_What you need to do_
The answer is a number and only a number: how many lines of the data include the string "Rata"?

::::::::

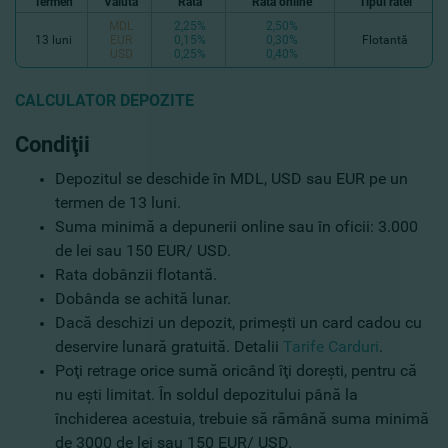
Termen
Valuta
Rata
Rata online
Tipul ratei
MDL
2,25%
2,50%
13 luni
EUR
0,15%
0,30%
Flotantă
USD
0,25%
0,40%
CALCULATOR DEPOZITE
Condi
ţii
Depozitul se deschide în MDL, USD sau EUR pe un
termen de 13 luni.
Suma minimă a depunerii online sau în oficii: 3.000
de lei sau 150 EUR/ USD.
Rata dobânzii flotantă.
Dobânda se achită lunar.
Dacă deschizi un depozit, primeşti un card cadou cu
deservire lunară gratuită. Detalii
Tarife Carduri
.
Poţi retrage orice sumă oricând îţi doreşti, pentru că
nu eşti limitat. În soldul depozitului până la
închiderea acestuia, trebuie să rămână suma minimă
de 3000 de lei sau 150 EUR/ USD.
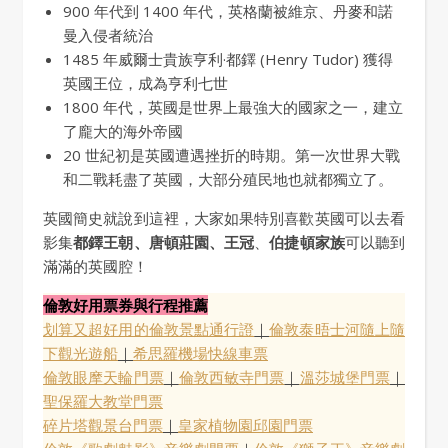
900 年代到 1400 年代，英格蘭被維京、丹麥和諾
曼入侵者統治
1485 年威爾士貴族亨利·都鐸 (Henry Tudor) 獲得
英國王位，成為亨利七世
1800 年代，英國是世界上最強大的國家之一，建立
了龐大的海外帝國
20 世紀初是英國遭遇挫折的時期。第一次世界大戰
和二戰耗盡了英國，大部分殖民地也就都獨立了。
英國簡史就說到這裡，大家如果特別喜歡英國可以去看
影集
都鐸王朝、唐頓莊園、王冠
、
伯捷頓家族
可以聽到
滿滿的英國腔！
倫敦好用票券與行程推薦
划算又超好用的倫敦景點通行證
｜
倫敦泰晤士河隨上隨
下觀光遊船
｜
希思羅機場快線車票
倫敦眼摩天輪門票
｜
倫敦西敏寺門票
｜
溫莎城堡門票
｜
聖保羅大教堂門票
碎片塔觀景台門票
｜
皇家植物園邱園門票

::::::::

_Response to the task_
3